President Bush and congressional Democrats have lately spoken a lot about alternative energy sources such as ethanol. According to the president, ethanol is a magical elixir that will solve every economic, environmental and foreign policy problem on the horizon. In reality, it’s enormously expensive and wasteful.

Ethanol will not lead to energy independence. If all the corn produced in America in 2005 were dedicated to ethanol production (and only 14.3 percent of it was), U.S. gasoline consumption would have dropped by only 12 percent. For corn ethanol to completely displace gasoline in this country, we would need to appropriate all U.S. cropland, turn it over to ethanol production, and then find 20 percent more land on top of that.

The U.S. Energy Information Administration believes the practical limit for domestic ethanol production is about 700,000 barrels per day — in 2030. In 23 years, that will translate into about 6 percent of the U.S. transportation fuels market.

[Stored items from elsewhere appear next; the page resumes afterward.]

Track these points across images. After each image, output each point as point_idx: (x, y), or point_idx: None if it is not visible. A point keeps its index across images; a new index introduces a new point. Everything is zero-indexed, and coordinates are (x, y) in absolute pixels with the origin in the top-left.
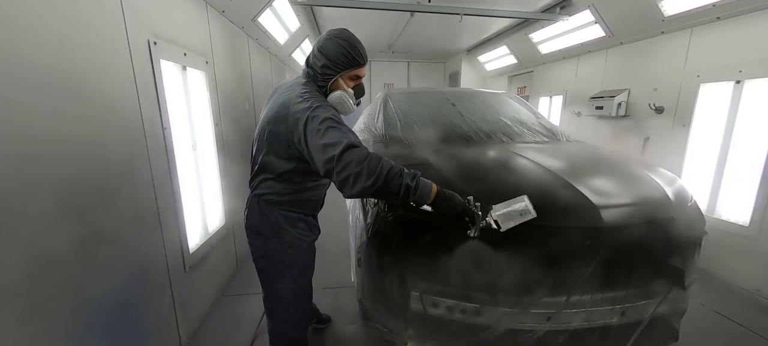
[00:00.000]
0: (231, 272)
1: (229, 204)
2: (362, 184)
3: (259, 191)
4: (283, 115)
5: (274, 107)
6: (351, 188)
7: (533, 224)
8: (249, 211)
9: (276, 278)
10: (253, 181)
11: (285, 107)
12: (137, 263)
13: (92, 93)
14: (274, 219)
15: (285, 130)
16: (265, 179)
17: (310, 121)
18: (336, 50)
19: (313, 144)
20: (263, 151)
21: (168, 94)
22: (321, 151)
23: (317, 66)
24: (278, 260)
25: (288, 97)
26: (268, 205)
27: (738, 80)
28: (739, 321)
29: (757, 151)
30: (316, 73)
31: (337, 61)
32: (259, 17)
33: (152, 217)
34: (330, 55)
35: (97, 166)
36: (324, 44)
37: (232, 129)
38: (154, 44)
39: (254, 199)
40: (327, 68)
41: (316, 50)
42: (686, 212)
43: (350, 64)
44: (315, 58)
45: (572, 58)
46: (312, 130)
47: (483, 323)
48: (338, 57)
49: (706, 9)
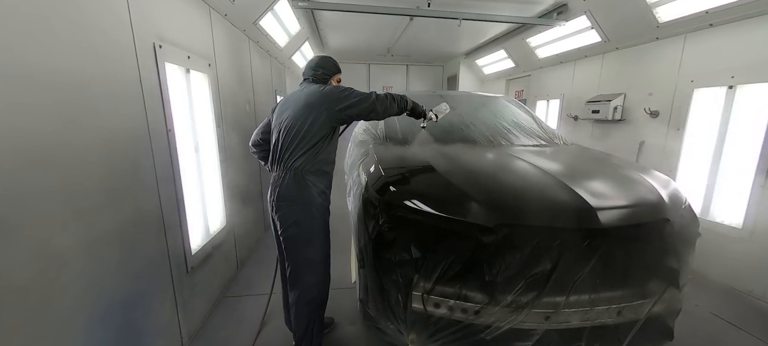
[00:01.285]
0: (232, 273)
1: (230, 206)
2: (394, 108)
3: (297, 163)
4: (316, 101)
5: (302, 99)
6: (387, 111)
7: (532, 225)
8: (282, 185)
9: (306, 244)
10: (287, 160)
11: (316, 95)
12: (141, 263)
13: (100, 96)
14: (307, 189)
15: (321, 108)
16: (304, 152)
17: (345, 90)
18: (329, 64)
19: (353, 97)
20: (300, 133)
21: (172, 97)
22: (364, 100)
23: (319, 74)
24: (309, 225)
25: (317, 90)
26: (305, 174)
27: (731, 86)
28: (732, 321)
29: (749, 154)
30: (319, 79)
31: (331, 70)
32: (261, 20)
33: (156, 218)
34: (326, 67)
35: (105, 167)
36: (320, 61)
37: (233, 131)
38: (159, 47)
39: (290, 173)
40: (325, 74)
41: (316, 66)
42: (680, 213)
43: (337, 70)
44: (317, 70)
45: (569, 63)
46: (348, 94)
47: (483, 323)
48: (331, 67)
49: (700, 16)
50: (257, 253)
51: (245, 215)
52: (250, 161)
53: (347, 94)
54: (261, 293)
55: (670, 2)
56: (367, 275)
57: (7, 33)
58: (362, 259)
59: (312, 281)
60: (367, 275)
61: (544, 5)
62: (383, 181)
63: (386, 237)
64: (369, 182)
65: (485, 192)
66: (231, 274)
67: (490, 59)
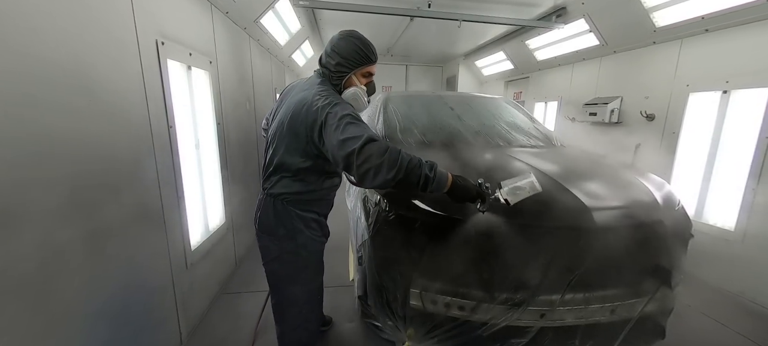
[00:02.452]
0: (230, 270)
1: (230, 203)
2: (384, 176)
3: (275, 190)
4: (301, 113)
5: (292, 106)
6: (372, 180)
7: (528, 224)
8: (262, 212)
9: (289, 282)
10: (267, 180)
11: (302, 105)
12: (141, 258)
13: (103, 92)
14: (289, 220)
15: (304, 128)
16: (282, 177)
17: (330, 118)
18: (349, 48)
19: (333, 139)
20: (281, 150)
21: (174, 94)
22: (341, 146)
23: (331, 64)
24: (292, 261)
25: (305, 96)
26: (284, 204)
27: (725, 90)
28: (722, 322)
29: (743, 158)
30: (330, 72)
31: (351, 59)
32: (262, 19)
33: (157, 214)
34: (344, 53)
35: (107, 163)
36: (337, 43)
37: (233, 129)
38: (161, 44)
39: (269, 199)
40: (341, 66)
41: (330, 49)
42: (674, 215)
43: (363, 61)
44: (328, 57)
45: (567, 65)
46: (331, 125)
47: (479, 320)
48: (352, 55)
49: (696, 21)
50: (256, 251)
51: (245, 213)
52: (250, 159)
53: (336, 126)
54: (260, 290)
55: (667, 7)
56: (365, 273)
57: (12, 27)
58: (361, 256)
59: (296, 322)
60: (365, 272)
61: (543, 8)
62: None
63: (385, 235)
64: None
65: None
66: (230, 270)
67: (489, 61)
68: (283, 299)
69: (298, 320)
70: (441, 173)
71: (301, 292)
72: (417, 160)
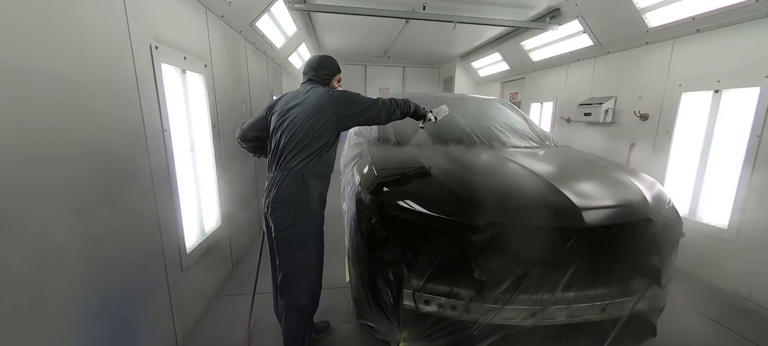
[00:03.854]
0: (227, 272)
1: (226, 206)
2: (396, 115)
3: (299, 166)
4: (325, 105)
5: (310, 104)
6: (390, 118)
7: (519, 224)
8: (281, 186)
9: (300, 247)
10: (293, 159)
11: (324, 98)
12: (136, 261)
13: (96, 95)
14: (307, 192)
15: (330, 113)
16: (307, 156)
17: (352, 97)
18: (330, 64)
19: (362, 104)
20: (307, 137)
21: (168, 97)
22: (370, 108)
23: (321, 74)
24: (305, 228)
25: (320, 94)
26: (305, 176)
27: (716, 90)
28: (717, 320)
29: (735, 157)
30: (322, 80)
31: (333, 70)
32: (257, 22)
33: (151, 217)
34: (328, 67)
35: (101, 166)
36: (321, 62)
37: (229, 131)
38: (155, 48)
39: (297, 175)
40: (327, 75)
41: (318, 67)
42: (663, 214)
43: (337, 71)
44: (318, 70)
45: (562, 66)
46: (356, 99)
47: (471, 319)
48: (332, 68)
49: (687, 22)
50: (252, 253)
51: (240, 215)
52: (246, 162)
53: (356, 101)
54: (258, 293)
55: (659, 8)
56: (360, 274)
57: (6, 31)
58: (355, 258)
59: (304, 285)
60: (360, 273)
61: (537, 9)
62: (376, 181)
63: (378, 236)
64: (362, 183)
65: (475, 192)
66: (226, 273)
67: (485, 62)
68: (293, 265)
69: (306, 284)
70: (412, 103)
71: (311, 257)
72: (401, 100)
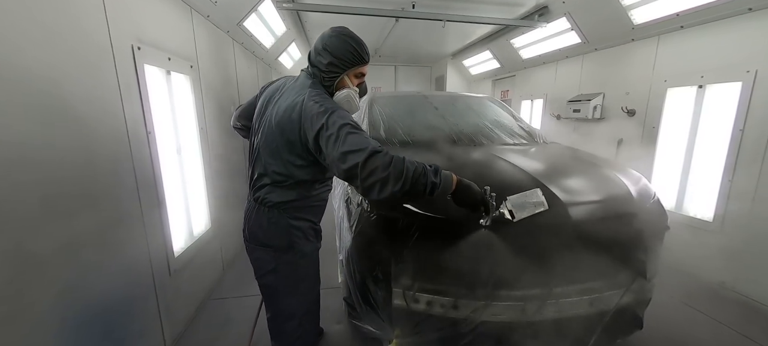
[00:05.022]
0: (217, 275)
1: (215, 208)
2: (391, 189)
3: (268, 199)
4: (293, 120)
5: (281, 111)
6: (378, 193)
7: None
8: (253, 221)
9: (286, 293)
10: (258, 190)
11: (293, 111)
12: (121, 267)
13: (76, 97)
14: (285, 229)
15: (298, 135)
16: (275, 185)
17: (328, 128)
18: (342, 47)
19: (333, 151)
20: (273, 156)
21: (152, 99)
22: (343, 159)
23: (322, 64)
24: (289, 273)
25: (296, 101)
26: (278, 213)
27: (700, 85)
28: (703, 310)
29: (719, 150)
30: (321, 72)
31: (344, 59)
32: (245, 22)
33: (136, 221)
34: (336, 52)
35: (81, 170)
36: (329, 41)
37: (218, 133)
38: (138, 49)
39: (261, 207)
40: (333, 66)
41: (321, 48)
42: (648, 207)
43: (356, 61)
44: (319, 56)
45: (551, 63)
46: (331, 136)
47: (460, 316)
48: (345, 54)
49: (671, 18)
50: (243, 255)
51: (231, 217)
52: (236, 163)
53: (335, 136)
54: (248, 295)
55: (644, 4)
56: (350, 274)
57: None
58: (346, 258)
59: (296, 333)
60: (350, 273)
61: (526, 7)
62: None
63: (367, 236)
64: None
65: None
66: (216, 276)
67: (476, 60)
68: (279, 312)
69: (297, 334)
70: (446, 175)
71: (300, 303)
72: (421, 167)
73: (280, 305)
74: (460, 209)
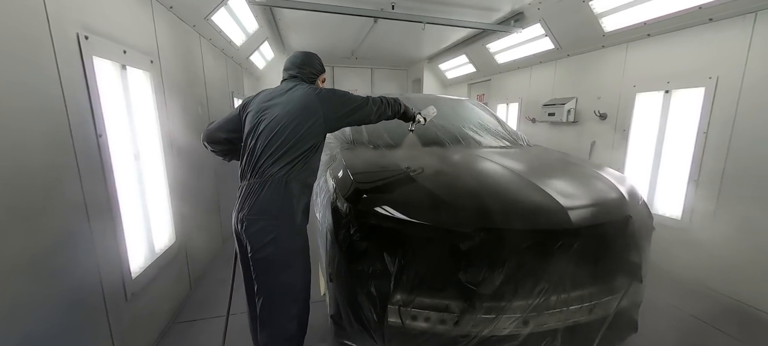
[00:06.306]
0: (183, 295)
1: (180, 219)
2: (387, 114)
3: (281, 172)
4: (313, 105)
5: (296, 103)
6: (380, 118)
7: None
8: (263, 192)
9: (284, 266)
10: (269, 166)
11: (309, 97)
12: (64, 294)
13: (3, 97)
14: (291, 200)
15: (318, 113)
16: (291, 161)
17: (342, 96)
18: (315, 61)
19: (352, 103)
20: (292, 139)
21: (103, 97)
22: (361, 107)
23: (306, 72)
24: (289, 243)
25: (307, 93)
26: (289, 183)
27: (667, 90)
28: (673, 303)
29: (685, 151)
30: (305, 78)
31: (318, 68)
32: (213, 16)
33: (83, 241)
34: (313, 65)
35: (13, 182)
36: (305, 59)
37: (183, 136)
38: (84, 39)
39: (272, 180)
40: (313, 74)
41: (301, 63)
42: (639, 209)
43: (323, 70)
44: (303, 68)
45: (526, 68)
46: (345, 98)
47: (463, 333)
48: (317, 66)
49: (639, 27)
50: (214, 270)
51: (198, 229)
52: (203, 169)
53: (347, 100)
54: (220, 316)
55: (614, 13)
56: (338, 289)
57: None
58: (332, 272)
59: (290, 312)
60: (338, 289)
61: (502, 12)
62: (353, 187)
63: (358, 247)
64: (338, 189)
65: (462, 197)
66: (183, 296)
67: (452, 64)
68: (276, 289)
69: (292, 311)
70: (403, 103)
71: (296, 277)
72: (392, 99)
73: (277, 279)
74: (454, 216)
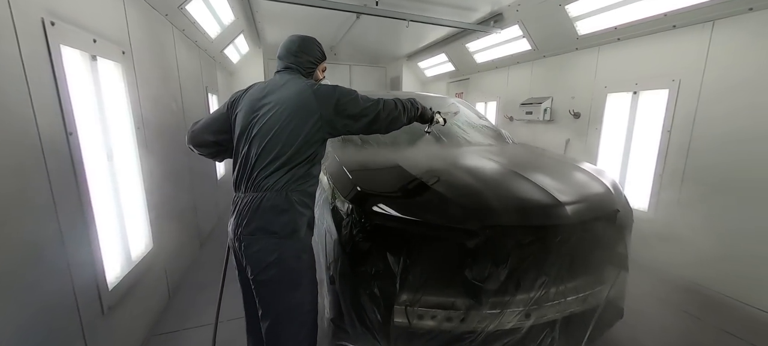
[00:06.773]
0: (162, 304)
1: (158, 223)
2: (403, 119)
3: (280, 182)
4: (308, 102)
5: (288, 99)
6: (394, 125)
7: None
8: (262, 208)
9: (291, 287)
10: (266, 176)
11: (302, 96)
12: (33, 314)
13: None
14: (294, 214)
15: (314, 113)
16: (290, 168)
17: (344, 95)
18: (314, 47)
19: (355, 108)
20: (290, 143)
21: (73, 91)
22: (368, 110)
23: (303, 61)
24: (294, 261)
25: (302, 89)
26: (290, 195)
27: (635, 91)
28: (645, 291)
29: (651, 148)
30: (303, 69)
31: (318, 56)
32: (187, 5)
33: (53, 251)
34: (312, 51)
35: None
36: (302, 44)
37: (157, 133)
38: (51, 25)
39: (271, 192)
40: (311, 63)
41: (297, 50)
42: (623, 203)
43: (323, 57)
44: (299, 56)
45: (504, 68)
46: (349, 98)
47: (469, 329)
48: (316, 53)
49: (609, 31)
50: (193, 275)
51: (176, 232)
52: (178, 168)
53: (350, 102)
54: (201, 325)
55: (588, 17)
56: (339, 292)
57: None
58: (334, 274)
59: (300, 335)
60: (339, 291)
61: (482, 13)
62: (354, 187)
63: (361, 248)
64: (337, 189)
65: (465, 194)
66: (161, 306)
67: (431, 62)
68: (282, 312)
69: (300, 334)
70: (420, 104)
71: (304, 298)
72: (409, 102)
73: (282, 301)
74: (459, 214)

According to a 2005 report by the U.S. Department of Agriculture, corn ethanol costs an average of $2.53 to produce — several times what it costs to produce a gallon of gasoline. Without subsidies, costs would be higher still. A study from the International Institute for Sustainable Development last fall found that ethanol subsidies amount to $1.05 to $1.38 per gallon, or 42 to 55 percent of ethanol’s wholesale market price.

Ethanol does not reduce gasoline prices. If you lived in urban areas that used reformulated gasoline last summer — that’s the environmentally “clean” gasoline required for areas with air pollution problems — you might have paid up to 60 cents a gallon more for gasoline.

That’s because the federal government required oil refineries to use 4 billion gallons of ethanol in 2006, regardless of price, and gas pump prices last summer reflected the fact that ethanol was twice as expensive as conventional gas in wholesale markets, and far more costly to deliver.

Switchgrass (cellulosic ethanol) will not set us free. Guy Caruso, who heads EIA, noted last December that the capital costs associated with cellulosic ethanol production were five times greater than those for conventional corn ethanol production. Estimates like that are a bit soft, however, because there is no cellulosic ethanol industry in existence at present.

Betting the farm on an industry that doesn’t yet exist to produce a product that is known to be staggeringly expensive isn’t the best use of tax dollars. Remember how nuclear power would be “too cheap to meter”? And how synthetic oil from coal would revolutionize the gasoline sector?

The truth is that if ethanol has commercial merit, it doesn’t need the subsidy. And if it doesn’t, no amount of subsidy will bestow it.